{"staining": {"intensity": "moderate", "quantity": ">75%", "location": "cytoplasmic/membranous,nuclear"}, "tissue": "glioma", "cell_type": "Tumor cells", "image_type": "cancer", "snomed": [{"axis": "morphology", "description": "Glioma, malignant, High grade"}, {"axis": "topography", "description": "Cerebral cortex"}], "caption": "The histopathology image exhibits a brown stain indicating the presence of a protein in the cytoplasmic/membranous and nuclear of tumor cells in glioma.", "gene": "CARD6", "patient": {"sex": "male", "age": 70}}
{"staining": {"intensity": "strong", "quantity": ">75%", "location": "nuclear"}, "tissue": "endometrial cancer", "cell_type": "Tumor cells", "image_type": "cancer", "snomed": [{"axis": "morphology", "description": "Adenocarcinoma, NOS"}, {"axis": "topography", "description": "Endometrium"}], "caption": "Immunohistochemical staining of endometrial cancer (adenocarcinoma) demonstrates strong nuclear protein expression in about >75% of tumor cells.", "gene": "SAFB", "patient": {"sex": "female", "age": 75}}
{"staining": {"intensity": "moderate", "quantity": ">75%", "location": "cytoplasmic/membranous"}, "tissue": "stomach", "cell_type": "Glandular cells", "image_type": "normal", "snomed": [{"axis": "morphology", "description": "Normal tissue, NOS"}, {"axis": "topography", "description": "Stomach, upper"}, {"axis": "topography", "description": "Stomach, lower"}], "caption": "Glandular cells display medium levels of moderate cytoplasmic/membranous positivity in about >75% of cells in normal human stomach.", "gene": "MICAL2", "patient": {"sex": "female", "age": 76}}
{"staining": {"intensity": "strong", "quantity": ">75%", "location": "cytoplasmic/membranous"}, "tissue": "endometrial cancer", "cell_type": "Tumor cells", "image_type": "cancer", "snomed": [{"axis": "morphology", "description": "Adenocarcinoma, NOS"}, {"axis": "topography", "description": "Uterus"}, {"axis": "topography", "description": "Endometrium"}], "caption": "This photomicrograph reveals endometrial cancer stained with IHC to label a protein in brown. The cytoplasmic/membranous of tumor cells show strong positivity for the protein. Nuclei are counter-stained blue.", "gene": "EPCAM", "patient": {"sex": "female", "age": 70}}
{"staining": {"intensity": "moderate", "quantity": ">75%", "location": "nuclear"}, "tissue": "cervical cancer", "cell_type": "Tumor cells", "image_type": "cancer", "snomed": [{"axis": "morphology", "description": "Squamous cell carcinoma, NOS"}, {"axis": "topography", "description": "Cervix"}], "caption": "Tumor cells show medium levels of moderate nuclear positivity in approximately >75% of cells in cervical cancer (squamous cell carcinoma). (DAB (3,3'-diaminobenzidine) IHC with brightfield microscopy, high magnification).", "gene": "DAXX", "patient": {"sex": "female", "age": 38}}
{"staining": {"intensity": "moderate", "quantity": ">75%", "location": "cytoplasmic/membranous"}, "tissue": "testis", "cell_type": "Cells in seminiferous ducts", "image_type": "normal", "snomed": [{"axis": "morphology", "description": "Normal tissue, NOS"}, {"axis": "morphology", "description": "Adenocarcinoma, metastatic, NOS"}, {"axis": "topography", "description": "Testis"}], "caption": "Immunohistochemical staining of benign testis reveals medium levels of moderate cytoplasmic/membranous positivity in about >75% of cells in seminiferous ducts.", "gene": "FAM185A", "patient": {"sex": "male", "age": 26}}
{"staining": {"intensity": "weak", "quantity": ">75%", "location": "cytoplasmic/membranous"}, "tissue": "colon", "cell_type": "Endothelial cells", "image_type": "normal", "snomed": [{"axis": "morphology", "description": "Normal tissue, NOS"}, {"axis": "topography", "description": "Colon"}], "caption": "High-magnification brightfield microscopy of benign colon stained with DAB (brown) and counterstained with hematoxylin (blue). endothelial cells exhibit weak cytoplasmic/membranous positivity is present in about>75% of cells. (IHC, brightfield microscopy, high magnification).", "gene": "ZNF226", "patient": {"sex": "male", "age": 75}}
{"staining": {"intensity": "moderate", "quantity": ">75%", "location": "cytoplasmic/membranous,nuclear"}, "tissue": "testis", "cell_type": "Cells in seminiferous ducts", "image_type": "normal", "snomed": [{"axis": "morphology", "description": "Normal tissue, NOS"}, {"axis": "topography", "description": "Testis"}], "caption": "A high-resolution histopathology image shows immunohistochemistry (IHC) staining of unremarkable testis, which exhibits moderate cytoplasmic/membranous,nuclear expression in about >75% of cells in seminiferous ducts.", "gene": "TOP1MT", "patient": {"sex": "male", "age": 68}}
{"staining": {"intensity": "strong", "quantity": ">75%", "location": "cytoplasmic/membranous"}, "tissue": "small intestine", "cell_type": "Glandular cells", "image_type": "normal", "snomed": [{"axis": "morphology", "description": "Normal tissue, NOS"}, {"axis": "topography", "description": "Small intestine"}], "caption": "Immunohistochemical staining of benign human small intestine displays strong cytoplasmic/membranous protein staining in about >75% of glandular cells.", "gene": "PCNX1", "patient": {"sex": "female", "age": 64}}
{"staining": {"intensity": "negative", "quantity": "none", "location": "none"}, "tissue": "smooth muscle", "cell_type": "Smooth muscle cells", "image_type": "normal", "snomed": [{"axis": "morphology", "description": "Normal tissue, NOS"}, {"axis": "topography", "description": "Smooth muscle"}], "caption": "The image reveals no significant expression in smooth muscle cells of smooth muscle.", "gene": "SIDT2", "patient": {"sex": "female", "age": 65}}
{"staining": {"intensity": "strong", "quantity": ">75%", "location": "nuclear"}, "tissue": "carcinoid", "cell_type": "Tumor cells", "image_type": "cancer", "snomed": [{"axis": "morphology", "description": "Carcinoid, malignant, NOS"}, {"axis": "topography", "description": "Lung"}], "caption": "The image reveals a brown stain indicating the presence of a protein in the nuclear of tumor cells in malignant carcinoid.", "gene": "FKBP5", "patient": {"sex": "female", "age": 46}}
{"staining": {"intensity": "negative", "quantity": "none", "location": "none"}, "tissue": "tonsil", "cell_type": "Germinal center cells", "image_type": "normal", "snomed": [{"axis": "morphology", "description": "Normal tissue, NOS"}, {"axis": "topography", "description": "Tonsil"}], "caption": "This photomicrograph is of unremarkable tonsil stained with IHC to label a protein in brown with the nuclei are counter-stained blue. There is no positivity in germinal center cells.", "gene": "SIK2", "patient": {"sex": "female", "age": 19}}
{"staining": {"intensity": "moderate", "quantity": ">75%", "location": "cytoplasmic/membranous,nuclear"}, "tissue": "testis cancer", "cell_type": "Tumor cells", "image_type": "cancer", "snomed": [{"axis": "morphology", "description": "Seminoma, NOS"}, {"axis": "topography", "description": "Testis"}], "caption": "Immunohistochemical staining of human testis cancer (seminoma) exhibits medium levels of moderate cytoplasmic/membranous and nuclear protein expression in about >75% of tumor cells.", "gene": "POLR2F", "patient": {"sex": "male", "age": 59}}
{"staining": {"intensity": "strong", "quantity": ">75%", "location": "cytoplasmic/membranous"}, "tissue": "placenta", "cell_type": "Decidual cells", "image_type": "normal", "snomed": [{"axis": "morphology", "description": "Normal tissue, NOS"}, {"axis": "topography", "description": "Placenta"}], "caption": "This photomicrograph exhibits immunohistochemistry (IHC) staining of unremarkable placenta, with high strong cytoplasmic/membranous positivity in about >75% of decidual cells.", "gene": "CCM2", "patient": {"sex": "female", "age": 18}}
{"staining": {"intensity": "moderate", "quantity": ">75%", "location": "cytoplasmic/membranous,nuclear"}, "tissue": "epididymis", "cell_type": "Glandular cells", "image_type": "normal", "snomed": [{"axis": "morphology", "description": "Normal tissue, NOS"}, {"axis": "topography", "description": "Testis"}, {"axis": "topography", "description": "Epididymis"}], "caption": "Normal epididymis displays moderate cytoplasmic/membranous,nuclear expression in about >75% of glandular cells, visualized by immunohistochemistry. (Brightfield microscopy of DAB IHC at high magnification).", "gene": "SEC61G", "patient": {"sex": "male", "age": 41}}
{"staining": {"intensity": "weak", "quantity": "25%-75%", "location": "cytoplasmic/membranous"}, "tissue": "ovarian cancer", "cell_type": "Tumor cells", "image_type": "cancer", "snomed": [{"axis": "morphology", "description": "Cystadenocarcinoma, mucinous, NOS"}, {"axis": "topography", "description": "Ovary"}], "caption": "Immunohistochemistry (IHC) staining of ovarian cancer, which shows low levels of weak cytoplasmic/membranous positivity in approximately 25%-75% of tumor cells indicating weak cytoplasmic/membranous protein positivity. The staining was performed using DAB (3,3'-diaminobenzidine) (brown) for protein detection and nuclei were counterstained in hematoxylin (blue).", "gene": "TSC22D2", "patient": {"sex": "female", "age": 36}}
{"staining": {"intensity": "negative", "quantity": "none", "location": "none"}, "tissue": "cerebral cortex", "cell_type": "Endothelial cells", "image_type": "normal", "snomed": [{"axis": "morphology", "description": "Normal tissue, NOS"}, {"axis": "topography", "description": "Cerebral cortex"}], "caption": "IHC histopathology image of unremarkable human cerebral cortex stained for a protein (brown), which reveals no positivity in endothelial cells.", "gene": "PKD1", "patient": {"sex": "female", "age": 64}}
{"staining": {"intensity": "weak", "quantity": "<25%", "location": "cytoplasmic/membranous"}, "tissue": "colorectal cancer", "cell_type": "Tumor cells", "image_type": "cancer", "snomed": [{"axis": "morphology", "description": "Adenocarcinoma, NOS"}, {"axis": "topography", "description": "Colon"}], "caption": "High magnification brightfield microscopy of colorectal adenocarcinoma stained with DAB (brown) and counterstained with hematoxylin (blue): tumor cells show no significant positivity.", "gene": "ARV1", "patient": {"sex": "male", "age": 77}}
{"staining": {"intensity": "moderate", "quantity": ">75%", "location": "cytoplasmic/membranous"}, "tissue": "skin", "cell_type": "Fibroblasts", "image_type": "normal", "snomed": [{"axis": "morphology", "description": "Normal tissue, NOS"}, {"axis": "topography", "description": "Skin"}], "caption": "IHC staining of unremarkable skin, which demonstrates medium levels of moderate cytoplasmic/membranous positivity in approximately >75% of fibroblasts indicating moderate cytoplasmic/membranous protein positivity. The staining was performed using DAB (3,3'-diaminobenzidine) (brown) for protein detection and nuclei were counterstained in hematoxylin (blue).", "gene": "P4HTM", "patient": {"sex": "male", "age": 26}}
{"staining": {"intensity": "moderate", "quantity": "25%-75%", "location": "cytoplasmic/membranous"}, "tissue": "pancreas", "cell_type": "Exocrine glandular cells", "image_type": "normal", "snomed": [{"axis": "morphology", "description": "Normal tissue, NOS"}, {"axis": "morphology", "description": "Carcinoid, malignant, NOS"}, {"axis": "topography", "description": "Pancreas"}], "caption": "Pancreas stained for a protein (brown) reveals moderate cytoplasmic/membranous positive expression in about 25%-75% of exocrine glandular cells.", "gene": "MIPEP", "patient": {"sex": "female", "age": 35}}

GOAL OF THE EXERCISE. Given the records above, restate word for word only the lines starting at the one with "photomicrograph exhibits immunohistochemistry" and ending at the one with "staining of ovarian".

WRITTEN RESPONSE.
{"staining": {"intensity": "strong", "quantity": ">75%", "location": "cytoplasmic/membranous"}, "tissue": "placenta", "cell_type": "Decidual cells", "image_type": "normal", "snomed": [{"axis": "morphology", "description": "Normal tissue, NOS"}, {"axis": "topography", "description": "Placenta"}], "caption": "This photomicrograph exhibits immunohistochemistry (IHC) staining of unremarkable placenta, with high strong cytoplasmic/membranous positivity in about >75% of decidual cells.", "gene": "CCM2", "patient": {"sex": "female", "age": 18}}
{"staining": {"intensity": "moderate", "quantity": ">75%", "location": "cytoplasmic/membranous,nuclear"}, "tissue": "epididymis", "cell_type": "Glandular cells", "image_type": "normal", "snomed": [{"axis": "morphology", "description": "Normal tissue, NOS"}, {"axis": "topography", "description": "Testis"}, {"axis": "topography", "description": "Epididymis"}], "caption": "Normal epididymis displays moderate cytoplasmic/membranous,nuclear expression in about >75% of glandular cells, visualized by immunohistochemistry. (Brightfield microscopy of DAB IHC at high magnification).", "gene": "SEC61G", "patient": {"sex": "male", "age": 41}}
{"staining": {"intensity": "weak", "quantity": "25%-75%", "location": "cytoplasmic/membranous"}, "tissue": "ovarian cancer", "cell_type": "Tumor cells", "image_type": "cancer", "snomed": [{"axis": "morphology", "description": "Cystadenocarcinoma, mucinous, NOS"}, {"axis": "topography", "description": "Ovary"}], "caption": "Immunohistochemistry (IHC) staining of ovarian cancer, which shows low levels of weak cytoplasmic/membranous positivity in approximately 25%-75% of tumor cells indicating weak cytoplasmic/membranous protein positivity. The staining was performed using DAB (3,3'-diaminobenzidine) (brown) for protein detection and nuclei were counterstained in hematoxylin (blue).", "gene": "TSC22D2", "patient": {"sex": "female", "age": 36}}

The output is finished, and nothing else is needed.